• Task objective:
Type the entries out again exactly as they read, but leave every picture behind.

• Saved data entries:
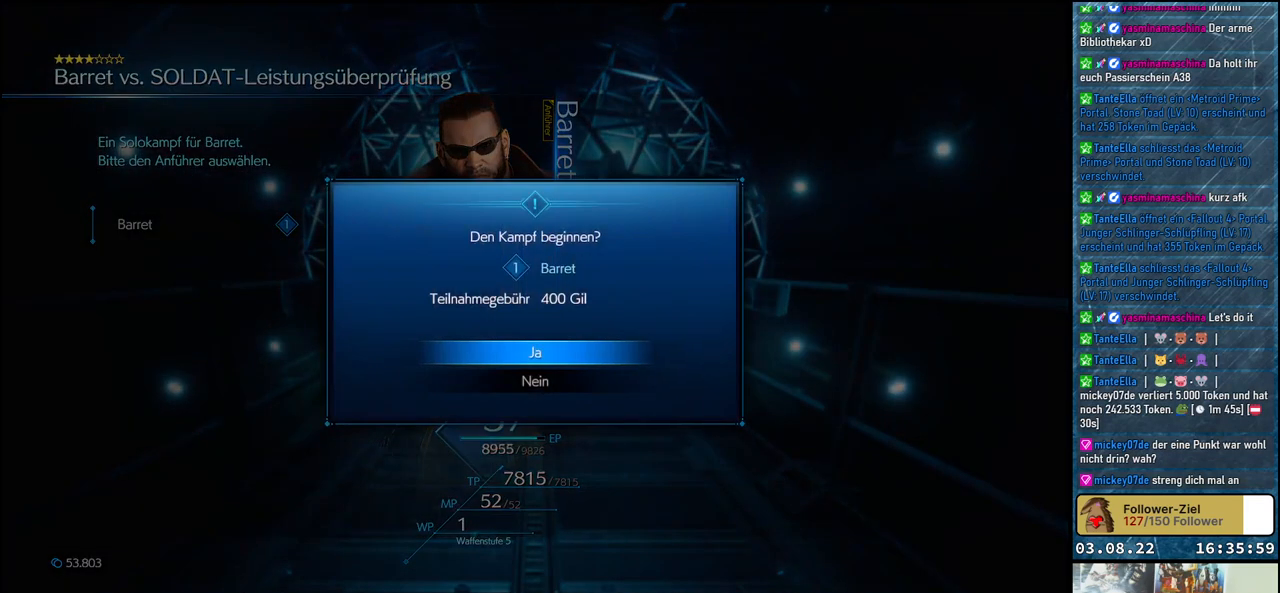
{"buttons": [], "left_stick": "center", "right_stick": "center", "events": [[67, "A", "down"], [167, "A", "up"]]}
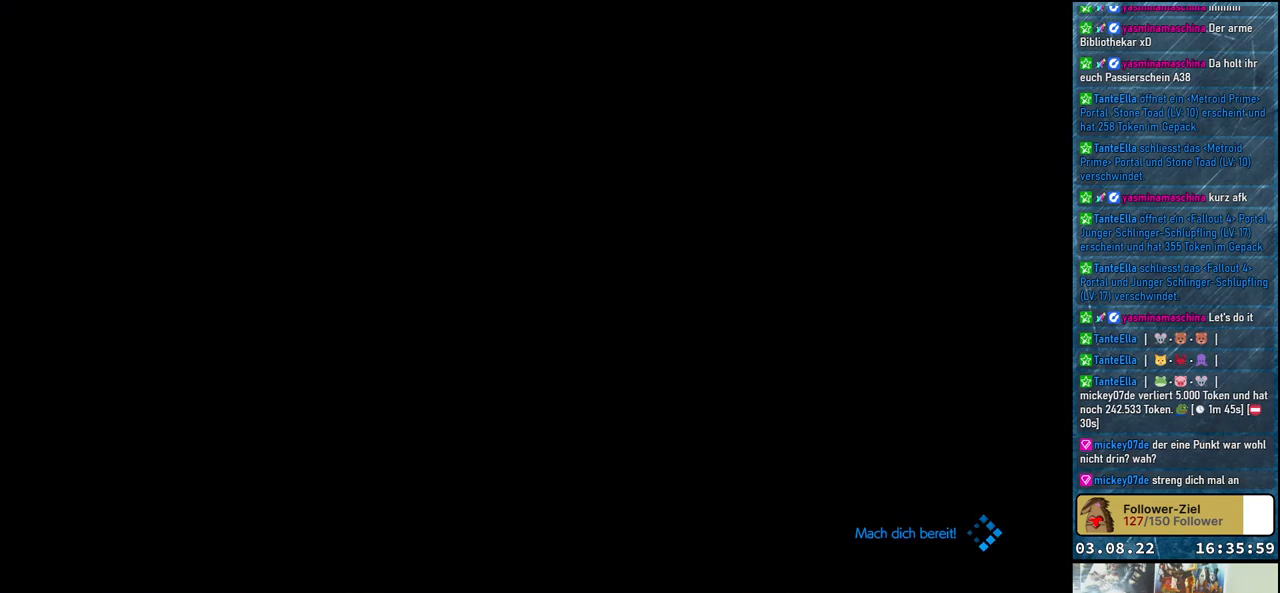
{"buttons": [], "left_stick": "center", "right_stick": "center", "events": []}
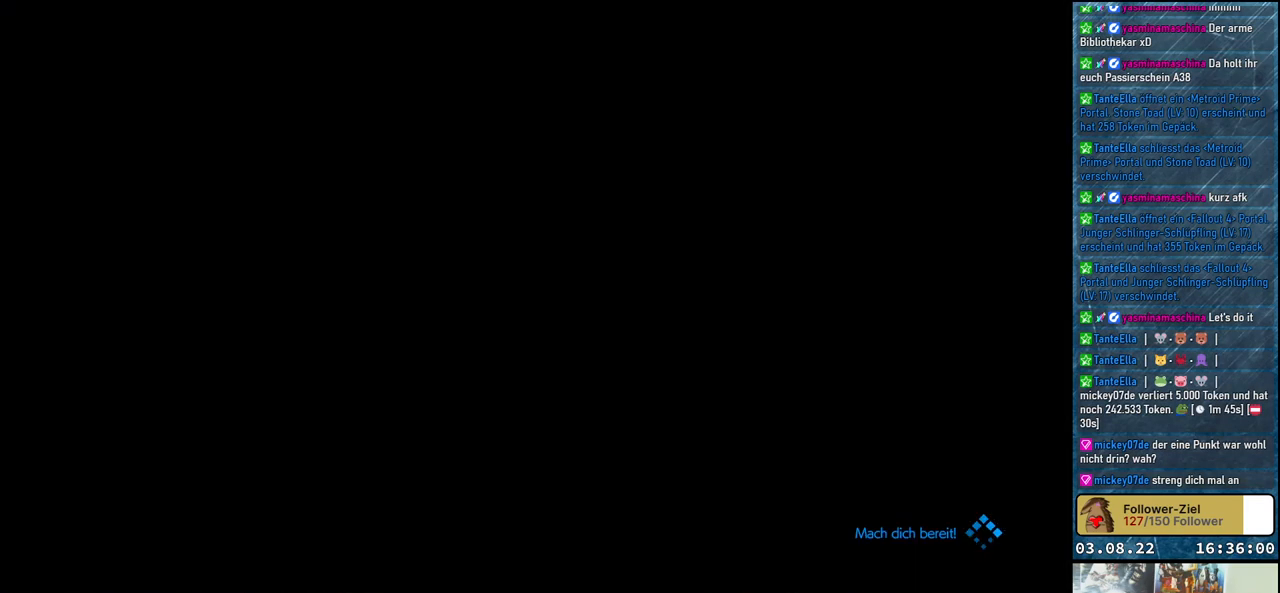
{"buttons": [], "left_stick": "center", "right_stick": "center", "events": []}
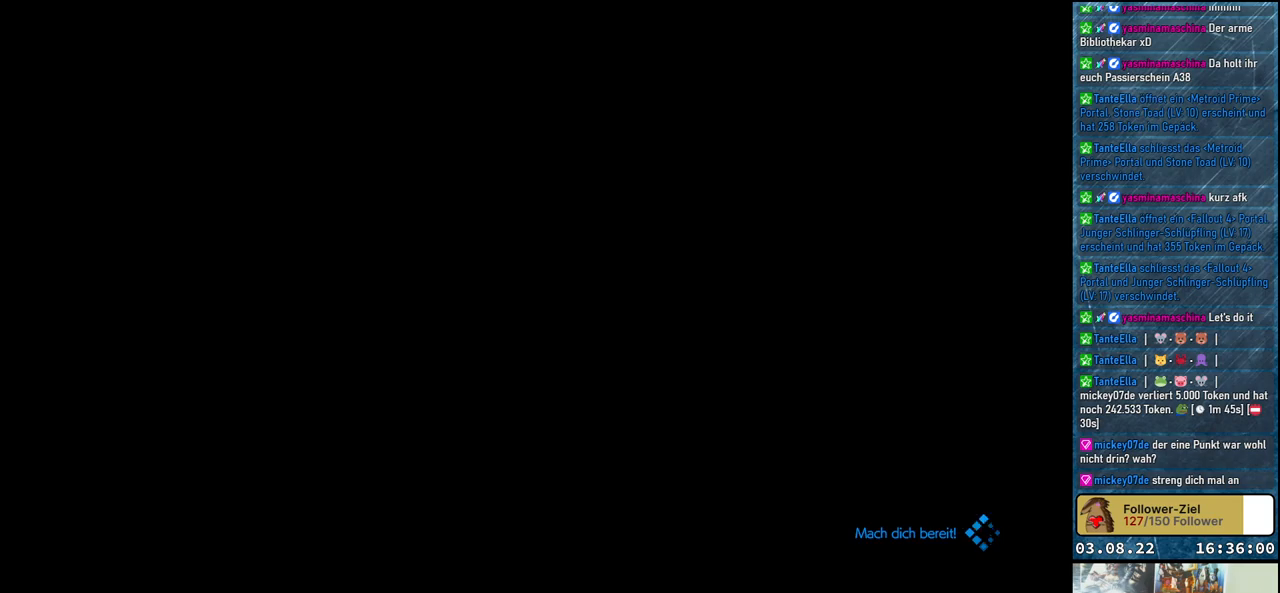
{"buttons": [], "left_stick": "center", "right_stick": "center", "events": []}
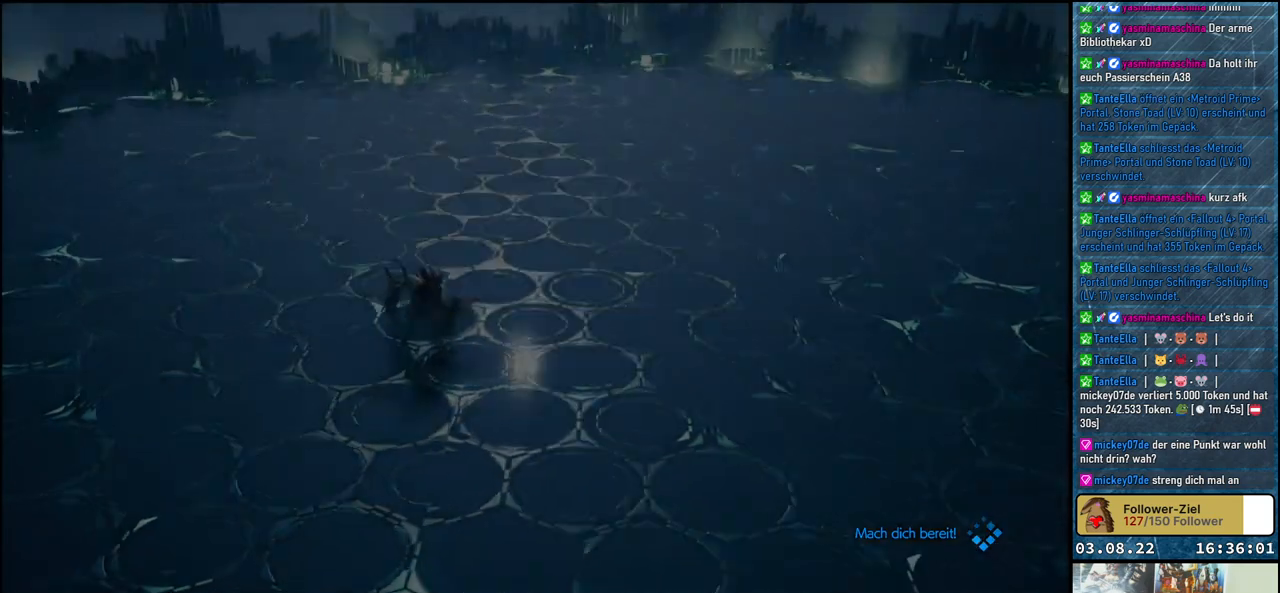
{"buttons": [], "left_stick": "center", "right_stick": "center", "events": []}
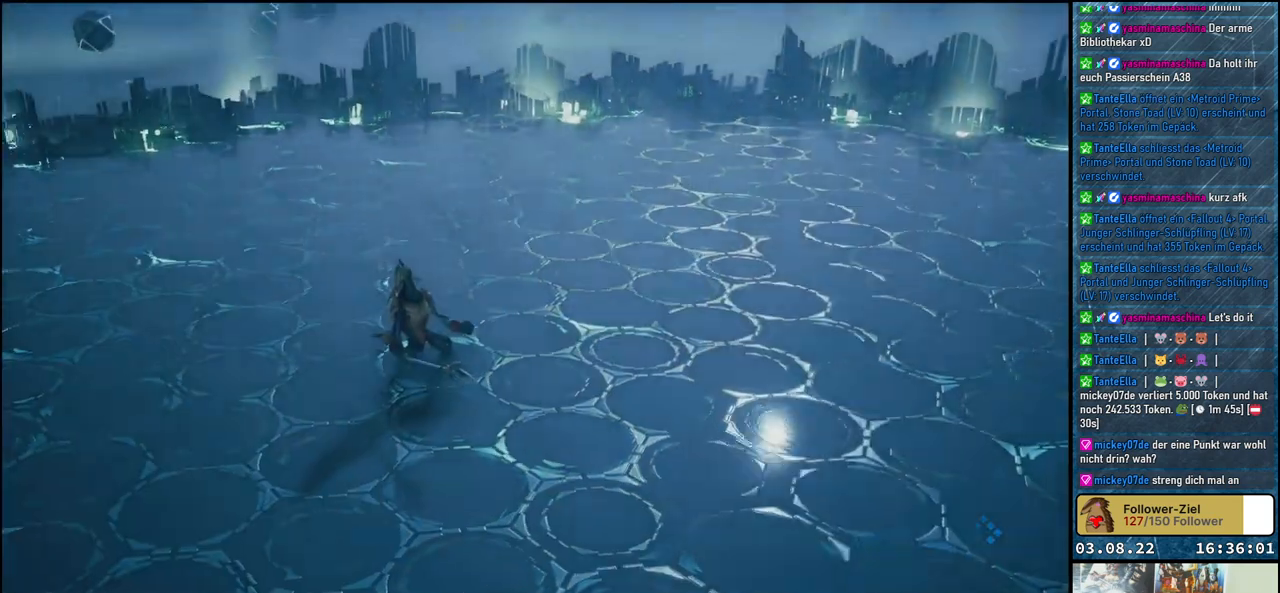
{"buttons": [], "left_stick": "center", "right_stick": "center", "events": []}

• Written solution:
{"buttons": [], "left_stick": "center", "right_stick": "center", "events": [[67, "A", "down"], [167, "A", "up"]]}
{"buttons": [], "left_stick": "center", "right_stick": "center", "events": []}
{"buttons": [], "left_stick": "center", "right_stick": "center", "events": []}
{"buttons": [], "left_stick": "center", "right_stick": "center", "events": []}
{"buttons": [], "left_stick": "center", "right_stick": "center", "events": []}
{"buttons": [], "left_stick": "center", "right_stick": "center", "events": []}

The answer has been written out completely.